If you are worried about bumping into another car, start off on a street or in a car park where it's safe and there is little or no traffic around. You're not likely to have a serious crash while parking but small crashes can be expensive. Don't try your first parallel park in a busy street.

Practice parallel parking

  • Check your mirrors. Before you intend to park, check the rear and near side mirrors for traffic behind. If you have vehicles following you closely and will not be able to slow down smoothly and safely, keep going and choose another place to park.
  • Use your indicators. Give other road users plenty of warning that you are going to park by indicating early.
  • Slow down. Brake gently and slow down gradually. Check that the drivers behind you are responding.
  • Be observant. As you approach the vehicle you are parking behind, notice its size and how far out from the kerb it is. Later, this information will be useful.
  • Prepare to park. Come almost to a stop along side the space you intend to park. (This forces any drivers behind you to hang back and gives you room to reverse.) Ease off the brakes and move slowly forward alongside the car you are going to park behind – keep a good arm's length out. Stop when the rears of both cars are level.

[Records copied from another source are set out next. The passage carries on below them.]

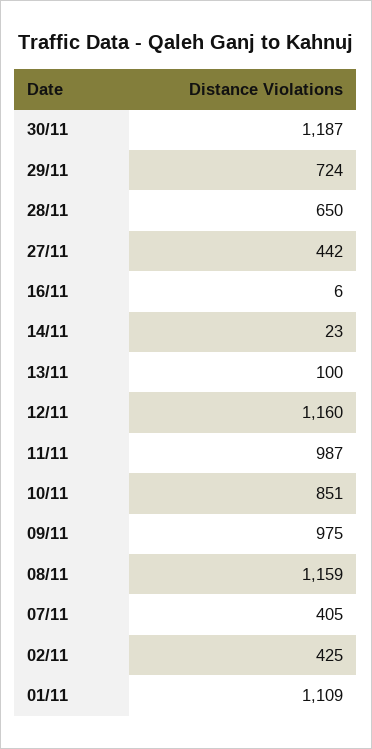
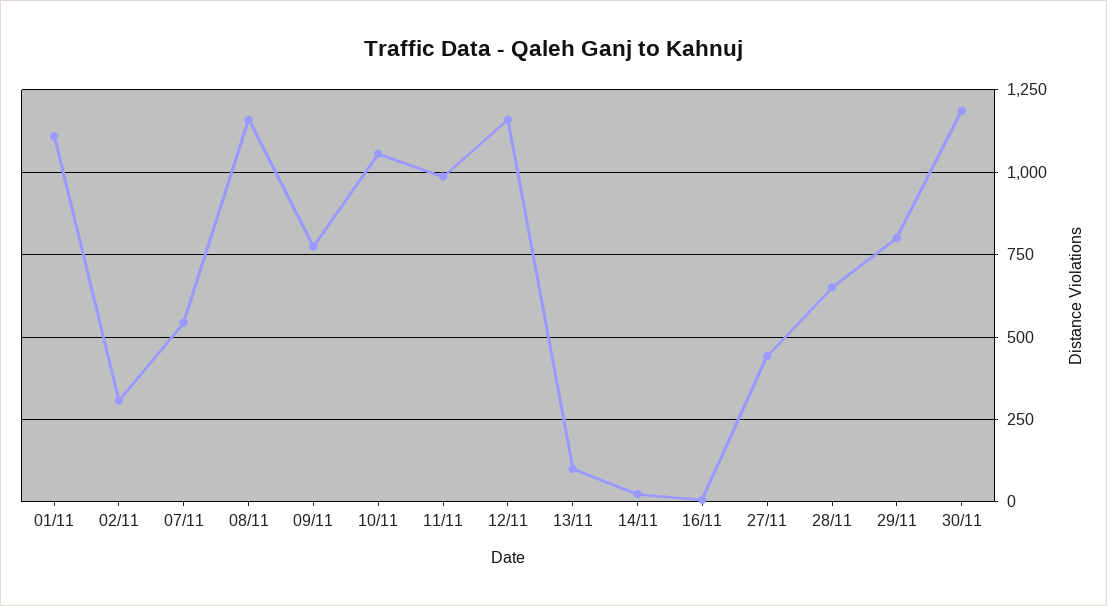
  {
    "30/11": 1187,
-   "29/11": 724,
+   "29/11": 800,
    "28/11": 650,
    "27/11": 442,
    "16/11": 6,
    "14/11": 23,
    "13/11": 100,
    "12/11": 1160,
    "11/11": 987,
-   "10/11": 851,
+   "10/11": 1050,
-   "09/11": 975,
+   "09/11": 775,
    "08/11": 1159,
-   "07/11": 405,
+   "07/11": 550,
-   "02/11": 425,
+   "02/11": 300,
    "01/11": 1109
  }

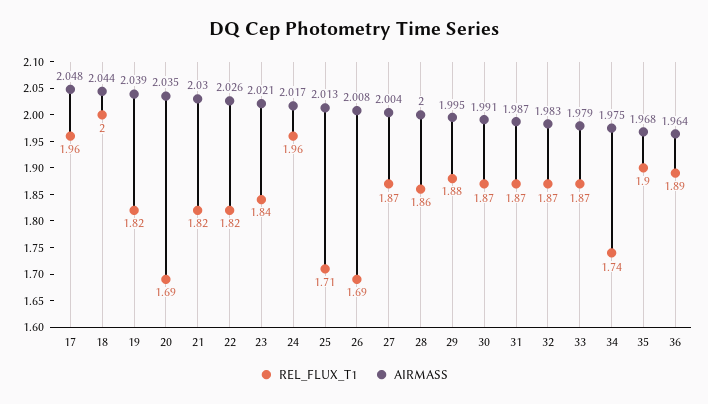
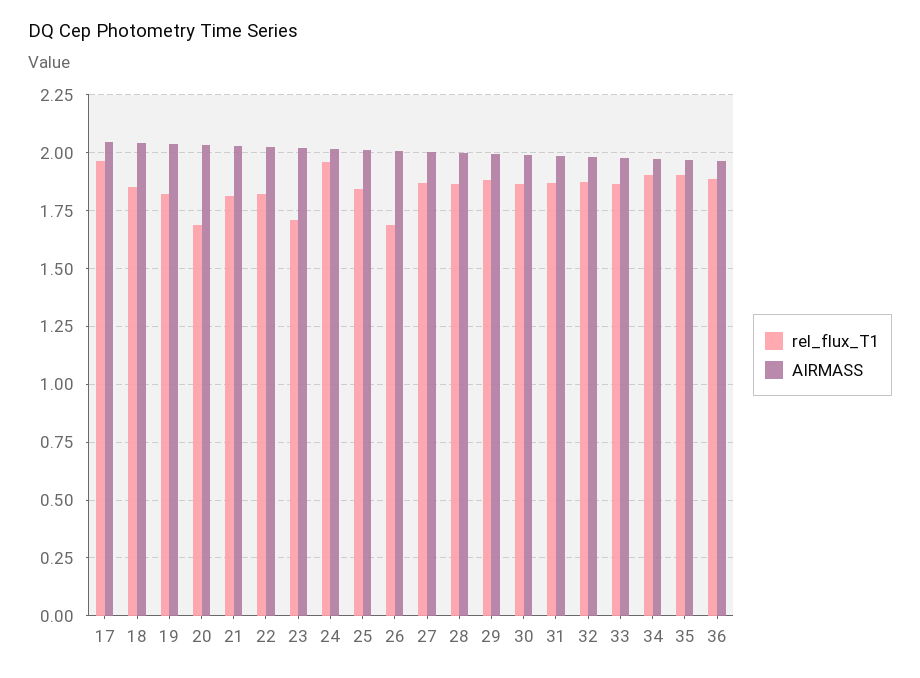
  {
    "REL_FLUX_T1": {
      "17": 1.96,
-     "18": 2,
+     "18": 1.85,
      "19": 1.82,
      "20": 1.69,
      "21": 1.82,
      "22": 1.82,
-     "23": 1.84,
+     "23": 1.7,
      "24": 1.96,
-     "25": 1.71,
+     "25": 1.85,
      "26": 1.69,
      "27": 1.87,
      "28": 1.86,
      "29": 1.88,
      "30": 1.87,
      "31": 1.87,
      "32": 1.87,
      "33": 1.87,
-     "34": 1.74,
+     "34": 1.9,
      "35": 1.9,
      "36": 1.89
    },
    "AIRMASS": {
      "17": 2.048,
      "18": 2.044,
      "19": 2.039,
      "20": 2.035,
      "21": 2.03,
      "22": 2.026,
      "23": 2.021,
      "24": 2.017,
      "25": 2.013,
      "26": 2.008,
      "27": 2.004,
      "28": 2,
      "29": 1.995,
      "30": 1.991,
      "31": 1.987,
      "32": 1.983,
      "33": 1.979,
      "34": 1.975,
      "35": 1.968,
      "36": 1.964
    }
  }

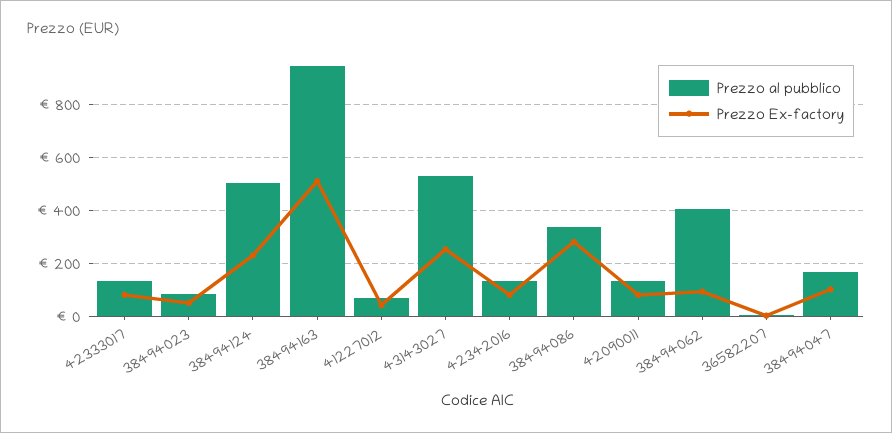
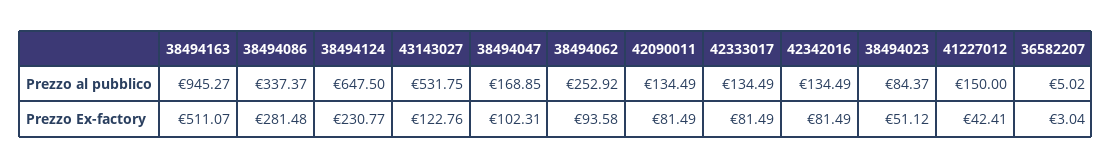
  {
    "Prezzo al pubblico": {
      "42333017": 134.49,
      "38494023": 84.37,
-     "38494124": 500,
+     "38494124": 647.5,
      "38494163": 945.27,
-     "41227012": 75,
+     "41227012": 150,
      "43143027": 531.75,
      "42342016": 134.49,
      "38494086": 337.37,
      "42090011": 134.49,
-     "38494062": 400,
+     "38494062": 252.92,
      "36582207": 5.02,
      "38494047": 168.85
    },
    "Prezzo Ex-factory": {
      "42333017": 81.49,
      "38494023": 51.12,
      "38494124": 230.77,
      "38494163": 511.07,
      "41227012": 42.41,
-     "43143027": 250,
+     "43143027": 122.76,
      "42342016": 81.49,
      "38494086": 281.48,
      "42090011": 81.49,
      "38494062": 93.58,
      "36582207": 3.04,
      "38494047": 102.31
    }
  }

  • Reverse into the parking spot. Select reverse gear. Look back over your shoulder into the parking space and keep looking back. Reverse slowly until you judge your back wheel is getting near the rear of the car next to you. (Your back wheel is what's called a ‘pivot point’ - the point your car pivots around as you steer.)
  • Start steering. Drive even slower and begin to steer quickly into the parking position. When your car is nearly at an angle of 45 degrees to the kerb quickly straighten the steering.
  • Adjust steering. Continue to reverse straight and slow for a very short distance and then steer quickly back the other way until you are nearly parallel to the kerb.
  • Fine tune your final position. Use the car behind and car in front to judge where you should be. If there is a shop window nearby, look for your reflection – you’ll find this very helpful for positioning.